24th June 2026

How to explain tech to non-tech teams

How to explain tech to non-tech teams

"It’s not magic, it’s just an API"

We’ve all been there. You’re in a cross-departmental meeting, trying to explain why a feature deployment is delayed, and you watch the eyes of the marketing team slowly glaze over. To them, you might as well be chanting in an ancient, forgotten dialect.

As women in tech, we are frequently tasked with acting as the translators between complex technical infrastructure and the rest of the business. Being able to explain “tech stuff” to non-technical stakeholders isn’t just a soft skill, it’s a career superpower that builds trust, secures project budgets, and stops people from asking you to “just fix the internet.”

Here is a practical guide to translating complex code into plain English without losing your mind, or your patience.

Ditch the acronyms and jargon

The fastest way to lose an audience is to drop a block of text filled with industry shorthand. When you say, “We’re migrating the legacy DB to an AWS cloud bucket via an ETL pipeline to reduce latency,” a non-tech person hears white noise.

Instead, filter your language. If a term isn’t vital to their understanding of the business outcome, strip it out or replace it with a functional translation:

  • API – A digital waiter taking an order from an app to the server
  • Bandwidth – How wide the pipe is for data to flow through
  • Technical debt – Taking a shortcut now that we’ll have to pay interest on later
  • Legacy system – An old, fragile machine we are terrified to turn off

Master the art of the real-world analogy

Human brains are wired to understand things they can already see, touch, or experience. When explaining abstract digital concepts, anchor them to physical things.

  • The database vs frontend – Imagine a restaurant. The frontend website is the dining room—the nice lighting, the menus, the decor. The backend database and server architecture is the kitchen. Users only care about the dining room and the final plate of food, but if the kitchen is on fire, no one gets fed.
  • Cloud computing – It’s like renting an apartment instead of buying a house. You don’t own the bricks and mortar, and you don’t have to fix the roof when it leaks (that’s Amazon or Microsoft’s job), you just pay monthly for the space you use.
  • Cybersecurity protocols – Multi-factor authentication isn’t just an annoying extra step; it’s like having a deadbolt and a security guard at your front door. Even if a thief steals your key, they still can’t get past the guard.
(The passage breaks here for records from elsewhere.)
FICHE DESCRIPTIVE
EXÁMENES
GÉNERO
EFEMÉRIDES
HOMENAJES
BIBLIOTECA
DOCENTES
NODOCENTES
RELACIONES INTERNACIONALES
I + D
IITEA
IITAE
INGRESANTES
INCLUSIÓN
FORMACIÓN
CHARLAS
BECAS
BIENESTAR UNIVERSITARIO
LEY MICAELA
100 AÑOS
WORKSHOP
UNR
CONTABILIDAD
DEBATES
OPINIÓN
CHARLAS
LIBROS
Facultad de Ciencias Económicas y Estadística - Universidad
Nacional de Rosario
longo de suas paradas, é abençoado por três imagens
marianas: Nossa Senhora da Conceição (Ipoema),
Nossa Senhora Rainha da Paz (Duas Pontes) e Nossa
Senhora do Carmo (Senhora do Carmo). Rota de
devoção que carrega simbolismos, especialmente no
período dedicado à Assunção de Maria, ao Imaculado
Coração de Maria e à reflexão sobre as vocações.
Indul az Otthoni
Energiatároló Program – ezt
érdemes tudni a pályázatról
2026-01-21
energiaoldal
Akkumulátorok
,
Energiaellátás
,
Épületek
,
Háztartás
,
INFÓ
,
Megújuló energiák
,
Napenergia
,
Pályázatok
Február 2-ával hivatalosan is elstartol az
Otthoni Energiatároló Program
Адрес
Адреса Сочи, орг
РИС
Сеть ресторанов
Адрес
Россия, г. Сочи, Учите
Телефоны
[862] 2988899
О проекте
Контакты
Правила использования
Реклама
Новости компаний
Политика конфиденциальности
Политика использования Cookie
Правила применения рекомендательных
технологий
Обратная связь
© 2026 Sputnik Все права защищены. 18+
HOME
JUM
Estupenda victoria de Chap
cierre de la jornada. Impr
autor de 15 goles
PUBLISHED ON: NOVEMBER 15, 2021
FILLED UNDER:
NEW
Focus on outcomes, not the mechanics

When a non-technical stakeholder asks a question, they rarely want to know how the clock works; they just want to know the time. Shift your focus from the technical mechanics to the business outcomes.

  1. Identify the business impact first – The ‘Why’
    Before explaining the problem, ask yourself: How does this affect the user or the business? Will it make the app faster? Will it prevent data leaks? Start your sentence there.
  2. State the restriction simply – The Barrier
    Explain the roadblock without detailing lines of code. Treat it as a physical constraint (e.g., “The system can only process one file at a time right now”).
  3. Present the solution as a timeline – The Output
    Give them the outcome and the time frame. Non-tech teams live in timelines, not repositories.

The ultimate test of patience

Ultimately, bridging the gap takes practice, a lot of deep breaths, and the acceptance that some people will never quite understand your world. Just remember that the next time you successfully explain a Git merge conflict to a room full of accountants, you have achieved peak corporate enlightenment. And if all else fails, you can always revert to the time-honoured, universal IT mantra that transcends all language barriers, technical or otherwise: “Have you tried turning it off and on again?